***** Source extract *****

Posted by iukpo on 26 November 2014 - 12:47 AM in General Discussion

Hi! Wow...this thread is still active?? Haha. ;)

Unfortunately, I had some more trouble with the Netduino chip and ultimately wound up switching to a different device for control.

BUT!

I still have my last working code. Here you go-it was written in C# for a WS8201.

Good luck!

 

using System;
using System.IO;
using System.Threading;
using Microsoft.SPOT;
using Microsoft.SPOT.Hardware;
using SecretLabs.NETMF.Hardware;
using SecretLabs.NETMF.Hardware.NetduinoMini;

namespace NetduinoMiniApplication1
{
        public class Program
        {
            static UInt16 numLEDs;

            static SPI.Configuration xSPIConfig;
            
            static SPI xspi;

             static byte[] colors;

             static byte[] zeroes;

             static byte[] attentionSequence = new byte[] { 0, 0, 0, 0 };

             static int numChannelsPerPixel = 3;

             static void writeColors()
             {
                 xspi.Write(colors);
             }

             static void writezeros(int n) 
             {
                 while (n>0)
                 {
                     xspi.Write(zeroes);
                     n--;
                 }
             }

             //Order is R (0), G (1), B (2).
             static byte[] getRGBChannelsFromColor(UInt32 color)
             {
                 byte[] buffer = new byte[numChannelsPerPixel];
                 buffer[0]=(byte)((color >> 16) | 0x80);//g
                 buffer[1]=(byte)((color >> 8) | 0x80);//r
                 buffer[2] = (byte)(color | 0x80);//b
                 return buffer;
             }
             
             static void setPixelColor(UInt16 n, UInt32 c) 
             {
                 if (n >= numLEDs) return; // '>=' because arrays are 0-indexed
                 colors[n*numChannelsPerPixel] = (byte)((c >> 16) | 0x80);//g
                 colors[n * numChannelsPerPixel + 1] = (byte)((c >> 8) | 0x80);//r
                 colors[n * numChannelsPerPixel + 2] = (byte) (c | 0x80);//b
            }

             static void setPixelColor(UInt16 n, byte r, byte g, byte b)
             {
                 if (n >= numLEDs) return; // '>=' because arrays are 0-indexed
                 colors[n * numChannelsPerPixel] = (byte)(g  | 0x80);
                 colors[n * numChannelsPerPixel + 1] = (byte)(r | 0x80);
                 colors[n * numChannelsPerPixel + 2] = (byte)(b | 0x80);
             }

             //Used to send command to change color.

*****

# [Task requirements]
[A] Answer these questions from the Netduino forum post, one line each:
(i) What did the poster end up doing after more trouble with the Netduino chip?
(ii) In what language was the code written, and for what?
(iii) What value is numChannelsPerPixel set to?
[B] Summarize the Netduino forum post in two sentences.
[C] Carry the Netduino forum post forward from its last line by writing the code that follows the final comment.

***** Listed records *****

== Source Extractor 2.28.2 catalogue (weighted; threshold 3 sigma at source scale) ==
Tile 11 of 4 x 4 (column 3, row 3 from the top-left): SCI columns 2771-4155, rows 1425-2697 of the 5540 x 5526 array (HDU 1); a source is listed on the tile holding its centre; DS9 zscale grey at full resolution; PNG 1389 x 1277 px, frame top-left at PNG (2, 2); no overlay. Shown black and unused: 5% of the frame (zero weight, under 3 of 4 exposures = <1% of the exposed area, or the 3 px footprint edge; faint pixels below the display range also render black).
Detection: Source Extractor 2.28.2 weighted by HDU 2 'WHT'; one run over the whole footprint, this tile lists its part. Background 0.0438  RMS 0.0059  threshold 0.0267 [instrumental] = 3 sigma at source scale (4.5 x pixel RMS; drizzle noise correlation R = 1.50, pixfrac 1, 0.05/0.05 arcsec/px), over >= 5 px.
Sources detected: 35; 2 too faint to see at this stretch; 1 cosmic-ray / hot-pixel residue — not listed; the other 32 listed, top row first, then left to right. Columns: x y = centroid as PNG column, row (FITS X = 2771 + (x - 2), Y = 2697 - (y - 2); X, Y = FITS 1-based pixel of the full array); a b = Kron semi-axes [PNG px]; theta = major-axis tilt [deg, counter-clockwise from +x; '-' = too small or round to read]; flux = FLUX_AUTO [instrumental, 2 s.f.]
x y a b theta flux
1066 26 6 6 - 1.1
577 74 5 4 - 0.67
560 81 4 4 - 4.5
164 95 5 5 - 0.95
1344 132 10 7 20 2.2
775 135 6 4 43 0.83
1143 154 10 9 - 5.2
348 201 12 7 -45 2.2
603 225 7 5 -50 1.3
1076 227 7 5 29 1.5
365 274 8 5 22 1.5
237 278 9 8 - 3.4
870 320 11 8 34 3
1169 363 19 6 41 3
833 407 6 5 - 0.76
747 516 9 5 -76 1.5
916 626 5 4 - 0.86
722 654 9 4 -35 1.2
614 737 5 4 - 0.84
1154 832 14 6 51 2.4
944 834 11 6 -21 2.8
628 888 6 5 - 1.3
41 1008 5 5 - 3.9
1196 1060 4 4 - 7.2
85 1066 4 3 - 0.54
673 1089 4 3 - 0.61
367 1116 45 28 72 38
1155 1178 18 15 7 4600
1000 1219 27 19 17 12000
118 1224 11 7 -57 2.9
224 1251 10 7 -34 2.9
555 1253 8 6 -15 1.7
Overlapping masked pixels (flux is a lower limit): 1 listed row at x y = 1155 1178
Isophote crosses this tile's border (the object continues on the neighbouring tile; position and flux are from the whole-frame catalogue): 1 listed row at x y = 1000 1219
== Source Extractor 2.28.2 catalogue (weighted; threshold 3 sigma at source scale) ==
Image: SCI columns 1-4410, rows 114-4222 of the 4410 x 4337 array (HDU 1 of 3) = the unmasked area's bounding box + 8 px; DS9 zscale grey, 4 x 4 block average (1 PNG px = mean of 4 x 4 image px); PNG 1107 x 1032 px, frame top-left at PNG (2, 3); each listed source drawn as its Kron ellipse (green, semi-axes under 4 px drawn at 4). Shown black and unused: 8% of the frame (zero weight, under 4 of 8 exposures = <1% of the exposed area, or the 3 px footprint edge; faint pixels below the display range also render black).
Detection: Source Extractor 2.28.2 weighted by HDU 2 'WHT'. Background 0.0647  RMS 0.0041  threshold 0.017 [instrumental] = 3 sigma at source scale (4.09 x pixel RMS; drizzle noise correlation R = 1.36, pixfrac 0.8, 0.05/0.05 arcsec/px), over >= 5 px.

*****

# [Solved tasks]
[A]
(i) The poster switched to a different device for control.
(ii) C#, for a WS8201.
(iii) 3

[B] After more trouble with the Netduino chip, the poster switched to a different device for control but still had their last working code. That code, written in C# for a WS8201, writes color data over SPI and includes routines that set a pixel's color.

[C]
             static void latch()
             {
                 //writezeros(1);
                 xspi.Write(zeroes);
             }

             static void clearColorArrayValues()
             {
                 for (UInt16 i = 0; i < colors.Length; ++i)
                 {
                     colors[i] = (byte)0x80 | 0;
                     //Debug.Print("colors[i]=" + colors[i]);
                 }
                 writeColors();
                 latch();
             }


             static void doPulseTransition(UInt32[] pulse_colors)
             {
                 clearColorArrayValues();

                 for (byte j = 0; j < pulse_colors.Length; j++)
                 {
                     for (byte i = 0; i < numLEDs; ++i)
                     {
                         setPixelColor(i, pulse_colors[j]); //j
                     }

                     writeColors();

                     //Send latch so can write.
                     latch();
                     //writezeros(numLEDs);


                     //Thread.Sleep(5000 / numLEDs);
                 }
             }

             //Algorithm: break each color down into RGB components, then decrement/increment each channel value until it matches the destination RGB value.
             static void doPulseTransition(UInt32 initial_color, UInt32 final_color, int refresh)
             {
                 clearColorArrayValues();

                 UInt32 a, b, i, tmp_color;

                 a = initial_color;

                 b = final_color;

                 byte[] initial_rgb = getRGBChannelsFromColor(initial_color);

                 byte[] final_rgb = getRGBChannelsFromColor(final_color);

                 for (i=0; i<numChannelsPerPixel; i++)
                 {
                     while (initial_rgb[i] != final_rgb[i])
                     {
                         if (initial_rgb[i] < final_rgb[i])
                         {
                             initial_rgb[i]++;
                         }
                         else if (initial_rgb[i] > final_rgb[i])
                         {
                             initial_rgb[i]--;
                         }
                         tmp_color = RgbToColor(initial_rgb[1], initial_rgb[0], initial_rgb[2]);
                         setColor(tmp_color,refresh);
                     }
                     
                 }
             }

             static void setColor(UInt32 col)
             {
                 for (byte i = 0; i < numLEDs; ++i)
                 {
                     setPixelColor(i, col);
                 }

                 writeColors();
                 Refresh();
             }

             static void setColor(UInt32 col, int refreshInMS)
             {
                 for (byte i = 0; i < numLEDs; ++i)
                 {
                     setPixelColor(i, col);
                 }

                 writeColors();
                 Refresh(refreshInMS);
             }

             static void initializeZeroArray()
             {
                 for (byte j = 0; j < zeroes.Length; j++)
                 {
                     zeroes[j] = 0x00;
                 }
             }

             static void reset()
             {
                 for (byte j = 0; j < colors.Length; j++)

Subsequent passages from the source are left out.